> **WHAT IS EXPECTED**: Repeat the data as given. Images do not go in the copy.

> **TASK INPUT**:

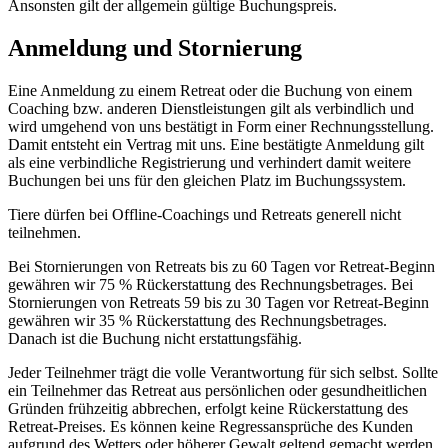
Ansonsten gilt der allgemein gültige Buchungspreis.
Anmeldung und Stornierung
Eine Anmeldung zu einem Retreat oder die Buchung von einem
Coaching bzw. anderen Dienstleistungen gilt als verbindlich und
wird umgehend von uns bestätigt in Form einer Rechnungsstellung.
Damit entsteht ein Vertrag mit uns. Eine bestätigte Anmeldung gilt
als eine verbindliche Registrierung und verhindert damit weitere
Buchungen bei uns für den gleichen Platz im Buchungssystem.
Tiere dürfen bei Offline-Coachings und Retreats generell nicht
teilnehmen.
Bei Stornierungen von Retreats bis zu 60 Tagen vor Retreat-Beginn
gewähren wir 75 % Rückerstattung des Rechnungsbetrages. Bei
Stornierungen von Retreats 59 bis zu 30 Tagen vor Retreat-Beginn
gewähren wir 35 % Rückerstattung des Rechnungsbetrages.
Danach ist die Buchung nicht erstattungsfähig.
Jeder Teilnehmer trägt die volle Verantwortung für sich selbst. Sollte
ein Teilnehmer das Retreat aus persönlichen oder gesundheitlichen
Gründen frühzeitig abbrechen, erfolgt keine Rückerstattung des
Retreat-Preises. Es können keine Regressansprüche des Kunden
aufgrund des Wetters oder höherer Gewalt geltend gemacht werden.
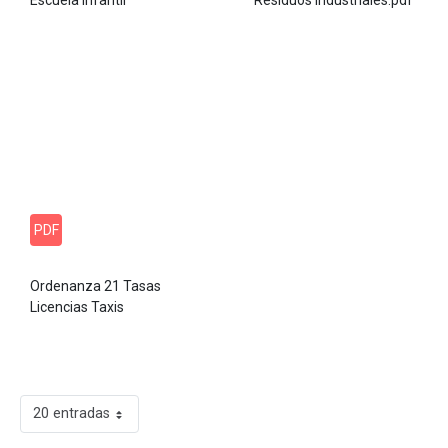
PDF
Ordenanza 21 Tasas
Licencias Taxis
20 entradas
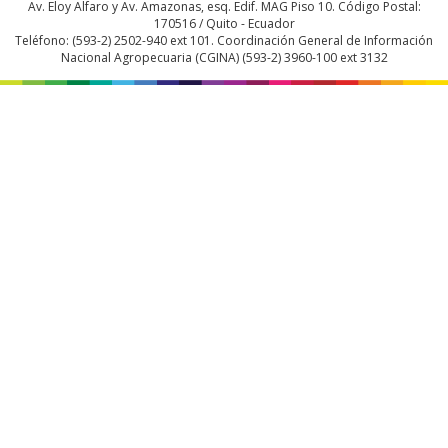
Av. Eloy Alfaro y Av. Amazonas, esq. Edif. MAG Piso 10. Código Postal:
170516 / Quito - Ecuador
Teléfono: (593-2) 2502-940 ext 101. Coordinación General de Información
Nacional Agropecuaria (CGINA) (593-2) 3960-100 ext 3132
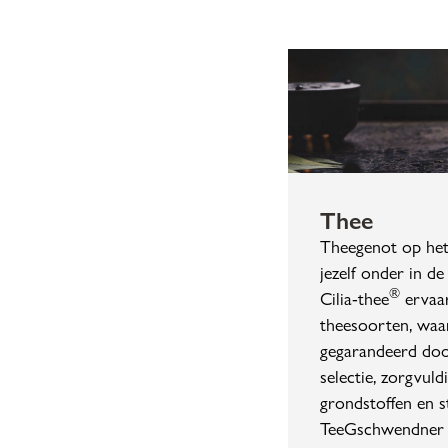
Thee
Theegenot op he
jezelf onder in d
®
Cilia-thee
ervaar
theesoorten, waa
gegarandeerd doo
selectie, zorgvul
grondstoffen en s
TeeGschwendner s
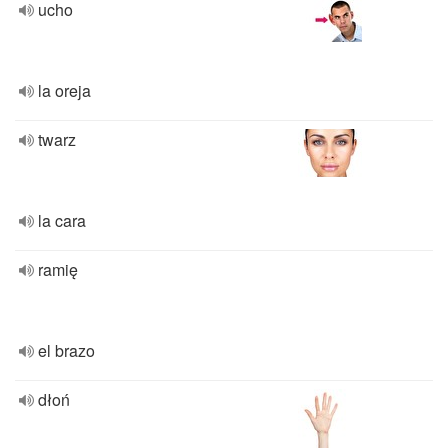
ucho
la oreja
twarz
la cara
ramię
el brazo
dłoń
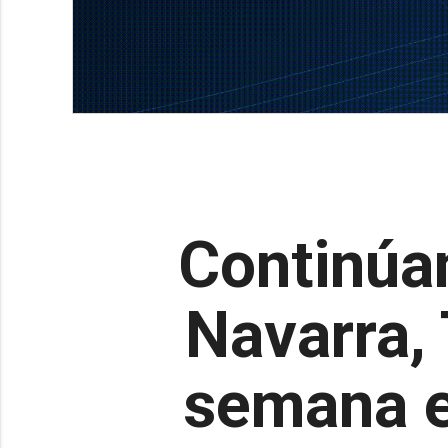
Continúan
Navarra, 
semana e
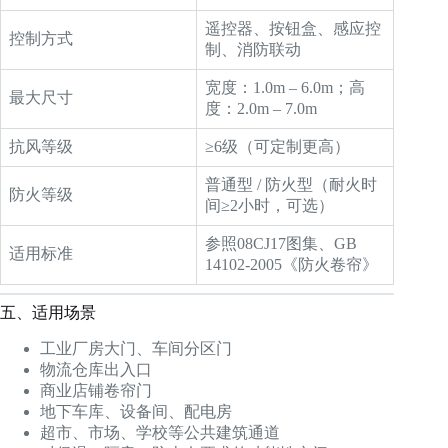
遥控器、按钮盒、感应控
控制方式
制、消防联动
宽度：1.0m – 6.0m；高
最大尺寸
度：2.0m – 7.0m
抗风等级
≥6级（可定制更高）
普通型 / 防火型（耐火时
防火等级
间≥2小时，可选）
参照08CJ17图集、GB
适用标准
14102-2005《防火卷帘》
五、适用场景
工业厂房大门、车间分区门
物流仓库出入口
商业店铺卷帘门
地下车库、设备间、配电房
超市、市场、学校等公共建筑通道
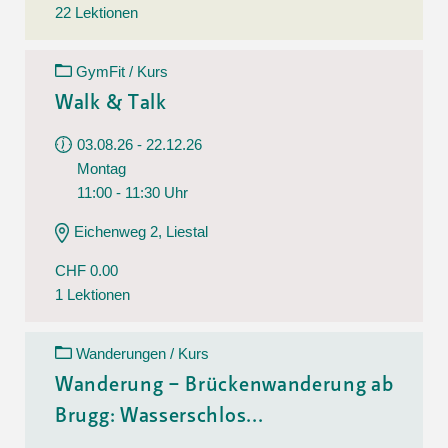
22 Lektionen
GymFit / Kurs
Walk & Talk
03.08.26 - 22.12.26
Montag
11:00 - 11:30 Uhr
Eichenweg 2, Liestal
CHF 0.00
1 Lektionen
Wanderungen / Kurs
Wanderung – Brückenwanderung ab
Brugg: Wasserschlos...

> **OUTPUT FOR THIS EXERCISE**:
Ansonsten gilt der allgemein gültige Buchungspreis.
Anmeldung und Stornierung
Eine Anmeldung zu einem Retreat oder die Buchung von einem
Coaching bzw. anderen Dienstleistungen gilt als verbindlich und
wird umgehend von uns bestätigt in Form einer Rechnungsstellung.
Damit entsteht ein Vertrag mit uns. Eine bestätigte Anmeldung gilt
als eine verbindliche Registrierung und verhindert damit weitere
Buchungen bei uns für den gleichen Platz im Buchungssystem.
Tiere dürfen bei Offline-Coachings und Retreats generell nicht
teilnehmen.
Bei Stornierungen von Retreats bis zu 60 Tagen vor Retreat-Beginn
gewähren wir 75 % Rückerstattung des Rechnungsbetrages. Bei
Stornierungen von Retreats 59 bis zu 30 Tagen vor Retreat-Beginn
gewähren wir 35 % Rückerstattung des Rechnungsbetrages.
Danach ist die Buchung nicht erstattungsfähig.
Jeder Teilnehmer trägt die volle Verantwortung für sich selbst. Sollte
ein Teilnehmer das Retreat aus persönlichen oder gesundheitlichen
Gründen frühzeitig abbrechen, erfolgt keine Rückerstattung des
Retreat-Preises. Es können keine Regressansprüche des Kunden
aufgrund des Wetters oder höherer Gewalt geltend gemacht werden.
PDF
Ordenanza 21 Tasas
Licencias Taxis
20 entradas
Av. Eloy Alfaro y Av. Amazonas, esq. Edif. MAG Piso 10. Código Postal:
170516 / Quito - Ecuador
Teléfono: (593-2) 2502-940 ext 101. Coordinación General de Información
Nacional Agropecuaria (CGINA) (593-2) 3960-100 ext 3132
Thee
Theegenot op he
jezelf onder in d
®
Cilia-thee
ervaar
theesoorten, waa
gegarandeerd doo
selectie, zorgvul
grondstoffen en s
TeeGschwendner s
ucho
la oreja
twarz
la cara
ramię
el brazo
dłoń
Continúan
Navarra, 
semana e
遥控器、按钮盒、感应控
控制方式
制、消防联动
宽度：1.0m – 6.0m；高
最大尺寸
度：2.0m – 7.0m
抗风等级
≥6级（可定制更高）
普通型 / 防火型（耐火时
防火等级
间≥2小时，可选）
参照08CJ17图集、GB
适用标准
14102-2005《防火卷帘》
五、适用场景
工业厂房大门、车间分区门
物流仓库出入口
商业店铺卷帘门
地下车库、设备间、配电房
超市、市场、学校等公共建筑通道
22 Lektionen
GymFit / Kurs
Walk & Talk
03.08.26 - 22.12.26
Montag
11:00 - 11:30 Uhr
Eichenweg 2, Liestal
CHF 0.00
1 Lektionen
Wanderungen / Kurs
Wanderung – Brückenwanderung ab
Brugg: Wasserschlos...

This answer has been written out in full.